Text block:

You probably already know to never confirm your Social Security number or bank account details by email or over the phone, but there’s something about tax-time jitters that can make even the most level-headed adult lose their cool.
But don’t fall prey to a cyber-crook claiming to be with the IRS – the truth is, the IRS never contacts anyone by email and rarely contacts people by phone.
That’s one of the reasons Intuit, which markets the popular TurboTax software, has warned customers to be vigilant about potential identity theft scams.
This warning follows the massive data breach at online marketer Epsilon, in which millions of customer names and emails were exposed. Verizon, Chase, Best Buy, Tivo, Citibank, Capital One, American Express, and Walgreens, just to name some of the 50+ victimized companies, have been sending out mea culpa warning emails since the breach was announced.
Despite Intuit not being one of the companies affected by the Epsilon data breach, the software company didn’t waste any time alerting users to take steps to be even more cautious as Tax Day looms.
That’s because even though “only” names and emails were exposed, hackers can use that data for phishing and malware distribution. This could come in the form of an attachment or link in an email; if you are unsure about an email, delete it — do not forward it or reply.

[Source data]

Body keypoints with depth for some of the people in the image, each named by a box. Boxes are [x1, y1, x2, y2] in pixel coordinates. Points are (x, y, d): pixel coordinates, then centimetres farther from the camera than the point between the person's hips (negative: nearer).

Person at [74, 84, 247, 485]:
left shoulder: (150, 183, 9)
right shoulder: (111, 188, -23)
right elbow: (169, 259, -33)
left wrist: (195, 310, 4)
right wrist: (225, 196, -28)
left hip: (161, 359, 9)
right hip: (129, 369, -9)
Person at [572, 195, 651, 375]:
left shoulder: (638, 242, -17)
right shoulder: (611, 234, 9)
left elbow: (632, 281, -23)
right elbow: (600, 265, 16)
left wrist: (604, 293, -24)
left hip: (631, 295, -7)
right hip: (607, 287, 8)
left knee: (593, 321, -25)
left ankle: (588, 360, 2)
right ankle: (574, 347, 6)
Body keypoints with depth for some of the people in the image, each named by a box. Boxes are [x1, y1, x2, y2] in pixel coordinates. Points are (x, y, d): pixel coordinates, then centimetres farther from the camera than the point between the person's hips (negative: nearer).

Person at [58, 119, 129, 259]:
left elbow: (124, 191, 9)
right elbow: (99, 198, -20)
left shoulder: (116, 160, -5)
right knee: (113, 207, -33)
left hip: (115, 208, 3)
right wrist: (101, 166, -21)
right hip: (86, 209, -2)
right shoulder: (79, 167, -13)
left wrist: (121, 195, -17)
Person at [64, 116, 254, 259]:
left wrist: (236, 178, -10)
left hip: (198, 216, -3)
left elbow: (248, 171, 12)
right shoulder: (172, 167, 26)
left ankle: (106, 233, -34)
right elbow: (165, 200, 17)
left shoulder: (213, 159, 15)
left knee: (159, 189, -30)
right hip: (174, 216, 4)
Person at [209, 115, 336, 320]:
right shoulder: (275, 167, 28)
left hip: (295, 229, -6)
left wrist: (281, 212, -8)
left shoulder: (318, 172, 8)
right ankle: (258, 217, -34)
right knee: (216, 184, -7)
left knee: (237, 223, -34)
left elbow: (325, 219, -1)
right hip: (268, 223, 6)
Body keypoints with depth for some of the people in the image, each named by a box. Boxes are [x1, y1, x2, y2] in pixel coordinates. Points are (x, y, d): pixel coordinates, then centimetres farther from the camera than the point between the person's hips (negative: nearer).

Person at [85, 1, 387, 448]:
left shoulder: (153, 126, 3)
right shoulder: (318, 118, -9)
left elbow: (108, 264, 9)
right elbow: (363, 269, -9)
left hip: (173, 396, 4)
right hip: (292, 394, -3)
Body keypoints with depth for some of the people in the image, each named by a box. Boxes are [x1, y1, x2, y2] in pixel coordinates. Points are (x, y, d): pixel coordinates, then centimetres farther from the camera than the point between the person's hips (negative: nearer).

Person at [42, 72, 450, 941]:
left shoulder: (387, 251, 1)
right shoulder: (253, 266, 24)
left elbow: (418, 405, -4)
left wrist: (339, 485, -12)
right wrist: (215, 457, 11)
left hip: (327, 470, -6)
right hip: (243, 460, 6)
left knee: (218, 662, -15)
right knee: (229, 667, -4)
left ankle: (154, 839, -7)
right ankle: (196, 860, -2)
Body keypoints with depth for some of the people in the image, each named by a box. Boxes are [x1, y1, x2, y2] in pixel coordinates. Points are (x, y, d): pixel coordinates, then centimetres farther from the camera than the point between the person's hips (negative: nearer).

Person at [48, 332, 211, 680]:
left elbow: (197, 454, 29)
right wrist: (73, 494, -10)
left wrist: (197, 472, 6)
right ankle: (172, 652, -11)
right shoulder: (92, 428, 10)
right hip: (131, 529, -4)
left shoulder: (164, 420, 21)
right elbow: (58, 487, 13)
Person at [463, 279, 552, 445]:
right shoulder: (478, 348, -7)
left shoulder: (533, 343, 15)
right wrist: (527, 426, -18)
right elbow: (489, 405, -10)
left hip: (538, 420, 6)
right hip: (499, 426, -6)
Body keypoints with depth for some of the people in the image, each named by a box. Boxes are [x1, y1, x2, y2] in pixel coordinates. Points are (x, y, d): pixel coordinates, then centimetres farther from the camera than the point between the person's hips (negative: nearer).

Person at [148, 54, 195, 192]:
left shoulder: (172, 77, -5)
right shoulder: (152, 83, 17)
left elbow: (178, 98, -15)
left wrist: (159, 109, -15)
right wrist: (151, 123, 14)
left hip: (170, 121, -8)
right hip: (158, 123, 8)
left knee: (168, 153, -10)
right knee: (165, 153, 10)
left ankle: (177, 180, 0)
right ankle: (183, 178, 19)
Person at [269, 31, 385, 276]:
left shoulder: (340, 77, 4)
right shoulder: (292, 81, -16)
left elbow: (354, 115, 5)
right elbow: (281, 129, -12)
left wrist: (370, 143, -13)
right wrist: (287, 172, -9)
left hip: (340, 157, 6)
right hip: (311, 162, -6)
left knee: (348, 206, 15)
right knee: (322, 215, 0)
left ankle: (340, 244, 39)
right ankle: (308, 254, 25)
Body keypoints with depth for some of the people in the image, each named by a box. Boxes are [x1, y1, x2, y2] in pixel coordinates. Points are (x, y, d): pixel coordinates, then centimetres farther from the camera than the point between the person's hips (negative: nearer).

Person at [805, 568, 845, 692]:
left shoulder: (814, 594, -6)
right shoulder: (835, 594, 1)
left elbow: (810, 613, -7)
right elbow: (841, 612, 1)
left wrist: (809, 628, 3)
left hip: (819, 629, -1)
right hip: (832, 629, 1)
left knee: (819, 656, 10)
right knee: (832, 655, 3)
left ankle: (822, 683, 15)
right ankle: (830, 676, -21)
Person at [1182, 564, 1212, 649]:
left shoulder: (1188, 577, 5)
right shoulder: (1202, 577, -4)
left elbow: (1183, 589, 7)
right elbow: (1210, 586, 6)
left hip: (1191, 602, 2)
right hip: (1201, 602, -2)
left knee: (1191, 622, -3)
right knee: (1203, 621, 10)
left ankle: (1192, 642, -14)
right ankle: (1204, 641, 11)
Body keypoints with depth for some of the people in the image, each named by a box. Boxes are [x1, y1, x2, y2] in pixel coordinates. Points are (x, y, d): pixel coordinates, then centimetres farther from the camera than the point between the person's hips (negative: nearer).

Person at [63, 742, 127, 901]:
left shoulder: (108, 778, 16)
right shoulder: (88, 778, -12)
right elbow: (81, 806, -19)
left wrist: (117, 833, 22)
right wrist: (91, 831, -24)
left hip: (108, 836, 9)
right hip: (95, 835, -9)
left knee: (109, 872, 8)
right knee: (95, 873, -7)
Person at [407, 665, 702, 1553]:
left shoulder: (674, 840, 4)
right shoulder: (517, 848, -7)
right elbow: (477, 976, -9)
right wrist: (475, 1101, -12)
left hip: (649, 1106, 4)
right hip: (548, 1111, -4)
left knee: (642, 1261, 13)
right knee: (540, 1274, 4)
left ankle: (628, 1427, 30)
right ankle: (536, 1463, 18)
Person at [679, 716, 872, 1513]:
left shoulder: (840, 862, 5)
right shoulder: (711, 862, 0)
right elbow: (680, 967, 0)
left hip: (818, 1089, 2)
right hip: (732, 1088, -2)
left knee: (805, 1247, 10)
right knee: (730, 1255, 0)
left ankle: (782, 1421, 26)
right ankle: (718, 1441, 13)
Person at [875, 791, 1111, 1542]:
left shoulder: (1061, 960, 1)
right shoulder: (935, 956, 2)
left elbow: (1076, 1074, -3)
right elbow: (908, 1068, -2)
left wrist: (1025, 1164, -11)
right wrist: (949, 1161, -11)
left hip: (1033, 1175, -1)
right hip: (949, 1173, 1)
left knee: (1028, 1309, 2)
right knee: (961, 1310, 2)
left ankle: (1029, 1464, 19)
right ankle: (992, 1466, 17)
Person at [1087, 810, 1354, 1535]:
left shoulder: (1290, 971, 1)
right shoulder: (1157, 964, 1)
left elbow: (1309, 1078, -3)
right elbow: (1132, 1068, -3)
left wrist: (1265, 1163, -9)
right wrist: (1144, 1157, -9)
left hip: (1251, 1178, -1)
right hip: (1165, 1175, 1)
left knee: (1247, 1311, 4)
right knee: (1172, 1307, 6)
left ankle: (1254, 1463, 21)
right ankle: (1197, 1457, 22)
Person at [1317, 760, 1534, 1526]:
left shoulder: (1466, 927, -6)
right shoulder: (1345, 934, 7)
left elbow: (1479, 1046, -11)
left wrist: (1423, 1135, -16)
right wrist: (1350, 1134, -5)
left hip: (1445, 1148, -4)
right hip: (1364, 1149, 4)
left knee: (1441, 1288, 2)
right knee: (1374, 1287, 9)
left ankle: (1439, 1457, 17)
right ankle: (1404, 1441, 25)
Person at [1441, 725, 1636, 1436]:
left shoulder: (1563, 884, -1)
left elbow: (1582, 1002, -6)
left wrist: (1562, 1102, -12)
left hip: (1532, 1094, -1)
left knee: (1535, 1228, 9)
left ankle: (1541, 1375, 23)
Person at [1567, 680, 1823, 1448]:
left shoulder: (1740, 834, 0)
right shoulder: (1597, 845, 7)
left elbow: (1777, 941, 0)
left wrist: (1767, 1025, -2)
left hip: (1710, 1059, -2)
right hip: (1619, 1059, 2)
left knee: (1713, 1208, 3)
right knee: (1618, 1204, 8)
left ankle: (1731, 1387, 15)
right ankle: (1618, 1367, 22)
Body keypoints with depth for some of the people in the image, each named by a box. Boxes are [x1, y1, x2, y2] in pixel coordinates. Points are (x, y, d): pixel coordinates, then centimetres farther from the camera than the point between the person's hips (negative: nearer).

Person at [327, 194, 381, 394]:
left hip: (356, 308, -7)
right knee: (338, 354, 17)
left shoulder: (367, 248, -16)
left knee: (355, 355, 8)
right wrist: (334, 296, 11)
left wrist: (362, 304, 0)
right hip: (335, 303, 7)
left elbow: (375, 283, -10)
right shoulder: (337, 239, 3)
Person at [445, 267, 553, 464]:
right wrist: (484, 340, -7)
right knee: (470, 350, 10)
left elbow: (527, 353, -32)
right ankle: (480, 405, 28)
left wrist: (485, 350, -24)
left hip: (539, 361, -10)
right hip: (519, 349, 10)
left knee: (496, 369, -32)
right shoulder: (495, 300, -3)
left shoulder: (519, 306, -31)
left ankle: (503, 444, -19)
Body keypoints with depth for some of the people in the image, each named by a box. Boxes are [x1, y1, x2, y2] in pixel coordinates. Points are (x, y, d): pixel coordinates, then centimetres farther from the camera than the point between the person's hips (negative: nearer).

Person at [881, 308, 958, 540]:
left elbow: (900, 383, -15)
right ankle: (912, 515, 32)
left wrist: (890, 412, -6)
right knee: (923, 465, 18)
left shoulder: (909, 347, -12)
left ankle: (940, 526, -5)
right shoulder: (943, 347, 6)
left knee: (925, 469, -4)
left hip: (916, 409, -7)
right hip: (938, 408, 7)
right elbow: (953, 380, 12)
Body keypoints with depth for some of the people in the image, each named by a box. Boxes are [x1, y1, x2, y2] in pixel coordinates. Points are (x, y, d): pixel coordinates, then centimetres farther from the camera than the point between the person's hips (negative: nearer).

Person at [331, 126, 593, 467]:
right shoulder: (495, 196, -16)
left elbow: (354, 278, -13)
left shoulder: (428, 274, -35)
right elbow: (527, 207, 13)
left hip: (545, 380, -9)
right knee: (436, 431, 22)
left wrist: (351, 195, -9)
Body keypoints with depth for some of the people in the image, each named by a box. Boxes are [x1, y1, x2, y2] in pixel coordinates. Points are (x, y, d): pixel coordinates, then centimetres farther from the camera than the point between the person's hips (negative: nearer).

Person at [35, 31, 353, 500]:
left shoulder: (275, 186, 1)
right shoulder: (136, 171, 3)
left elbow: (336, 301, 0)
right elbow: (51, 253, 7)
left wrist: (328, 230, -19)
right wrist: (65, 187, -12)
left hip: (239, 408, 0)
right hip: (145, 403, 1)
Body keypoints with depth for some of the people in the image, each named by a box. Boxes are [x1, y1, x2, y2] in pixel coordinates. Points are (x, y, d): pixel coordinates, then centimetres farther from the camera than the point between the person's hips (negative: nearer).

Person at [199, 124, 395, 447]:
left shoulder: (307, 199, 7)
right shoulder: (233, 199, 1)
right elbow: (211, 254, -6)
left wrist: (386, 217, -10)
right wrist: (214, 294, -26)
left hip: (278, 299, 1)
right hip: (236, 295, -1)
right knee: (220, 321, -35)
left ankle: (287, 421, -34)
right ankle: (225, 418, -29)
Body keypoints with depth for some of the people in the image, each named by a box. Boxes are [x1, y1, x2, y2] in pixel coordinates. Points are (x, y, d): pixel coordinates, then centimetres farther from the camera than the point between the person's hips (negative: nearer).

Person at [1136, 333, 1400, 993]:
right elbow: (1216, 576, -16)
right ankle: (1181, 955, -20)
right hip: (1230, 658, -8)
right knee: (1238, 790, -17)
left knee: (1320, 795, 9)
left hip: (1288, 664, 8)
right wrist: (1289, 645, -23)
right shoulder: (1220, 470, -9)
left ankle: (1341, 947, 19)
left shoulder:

Set of tasks:
1. Please list the companies that the tax scam article names as victims of the Epsilon data breach.
2. Extend the tax scam article from the point where it stops.

Per-task answers:
1. Verizon, Chase, Best Buy, Tivo, Citibank, Capital One, American Express, Walgreens

2.
Intuit Safety Tips
According to Intuit, here is what you can do to protect yourself from a phishing attack:
- If you suspect you have received a phishing email from Intuit, forward it immediately to firstname.lastname@example.org.
- Subscribe to an antivirus software and keep it up-to-date.
- Make sure you have updated your web browser to one that includes anti-phishing security features, such as Internet Explorer 7 or Firefox version 3 or higher.
- Keep up to date on the latest releases and patches for your operating systems and critical programs. These releases are frequently security related.
- Do not respond to emails asking for account, password, banking, or credit card information.
- Do not open up an attachment that claims to be a software update – Intuit does not send any software updates via email.
- Make sure you have passwords on your computer and your payroll files.
In addition, here are three common methods that phishers use in their emails:
- Spoofed email address. Don’t reply to unsolicited email and don’t open email attachments.
- Fake link. When in doubt, never click on a link in an unsolicited or suspicious email. Scam emails can contain a hidden link to a site that asks you to enter your log on and account information.
- Forged website. If you must visit a financial site, like your bank or credit card company, enter its known address into the browser location field manually. Use a browser with an anti-phishing plug-in or extension, like Firefox version 3 or higher or Internet Explorer 7.
What will you do to ensure you haven’t been a tax-time identity theft victim? It certainly wouldn’t hurt to check your credit report in the next few weeks to confirm that no suspicious activity has happened recently.
Have you ever gotten a spoof IRS email? How did you handle it?